Roger Bigod, the earl of Norfolk, replied for them all. ‘No, my lord, no! But let the wretched and intolerable Poitevins and all aliens flee from your face and ours as from the face of a lion, and there will be glory to God in the heavens and in your land peace to men of good will.’
This affords a glimpse of the colourful and spirited speech of the thirteenth century. Bigod then asked the king to accept ‘our counsels’. Henry, naturally enough, asked what they might entail. The barons had already agreed among themselves on their demands. The king was to be guided and advised by a group of twenty-four councillors, twelve to be chosen by the king and twelve chosen by the barons. If the king had refused these terms, he faced a real prospect of civil war. He knew as much himself, and so after deliberation he accepted the terms offered to him. He must also have been swayed by the fact that the barons agreed to grant him ‘aid’ in his financial embarrassments.
A committee of twenty-four was chosen and, in the summer of 1258, published what amounts to a manifesto on domestic and international affairs. The major proposal was a simple one. The king was to be directed by the advice of a council of fifteen men nominated by the barons, and parliament itself would choose the justiciar, chancellor and treasurer. The king’s acceptance of what became known as the Provisions of Oxford was issued in English as well as in Latin and French, testimony to the manifest identity of the realm. In practice the council was soon ruling the country. It took possession of the great seal. It settled all the matters of state without the king’s presence. If he remonstrated with them, they replied that ‘this is how we wish it’. Henry had become a minor again. This was no longer the government of a king.
That was the reason it did not, and could not, work. How could the power of the country, exercised by one man for thirty-one years, now be dispersed between fifteen people? Quarrels broke out between the barons over the nature and purpose of their control of the king, and they found it difficult to deal with international affairs without the direct intervention of the king with his fellow monarchs. The barons themselves had their own local interests – they were, after all, primarily regional magnates – which were not necessarily compatible with national administration. It was said that they were concerned only with self-aggrandizement.

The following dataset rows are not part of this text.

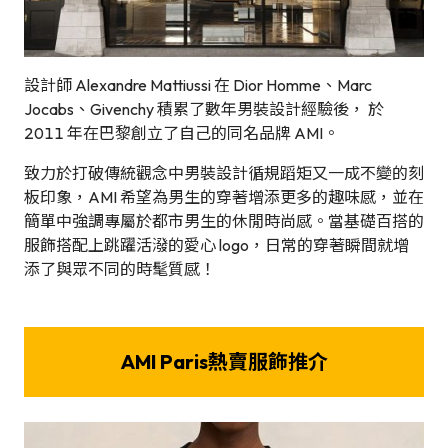
設計師 Alexandre Mattiussi 在 Dior Homme、Marc
Jocabs、Givenchy 積累了數年男裝設計經驗後， 於
2011 年在巴黎創立了自己的同名品牌 AMI。
致力於打破傳統觀念中男裝設計循規蹈矩又一成不變的刻
板印象，AMI 希望為男生的穿著增添更多的趣味感，並在
簡單中強調專屬於都市男生的休閒時尚感。當基礎百搭的
服飾搭配上跳躍活潑的愛心 logo，日常的穿著瞬間就增
添了與眾不同的時髦質感！
AMI Paris熱賣服飾推介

The baronial government collapsed within two years. A papal bull was published, releasing Henry from any promises made under duress to his lords; the bull stated that when a king was distrained by his subjects it was as if a woodman was assaulted by his own axe. Henry also declared that the barons had stripped the king of ‘his power and dignity’. He moved into the Tower, both as a defence against his enemies and as a potent symbol of that power.
Not greatly chastened by events, he resumed the exercise of sovereignty. It lasted for only two years. The ‘aliens’, the Savoyards in particular, were once more blamed for being ‘over-mighty’. Henry had also introduced a body of foreign mercenaries, provoking rumours that the country was about to suffer an invasion. So in 1263 a group of dissident barons found themselves a new leader to press their claims, and in particular their demand that they should be governed only ‘per indigenas’ or by native-born men.
Simon de Montfort, summoned by the barons, sailed to England. It has been said that he was the first ever leader of an English political party. He was perhaps an odd representative of the English cause. He was born in France and was part of a noble French family. Yet he had native connections. He had inherited the earldom of Leicester, by virtue of the fact that his grandfather had married the sister of the previous earl; it was a circuitous route, but it was a proper one. He had also married the king’s sister Eleanor. So, as one chronicler put it, he became ‘the shield and defender of the English, the enemy and expeller of aliens, although he himself was one of them by nation’. The barons summoned the representatives of the shires to an assembly at St Albans, while the king called them to Windsor.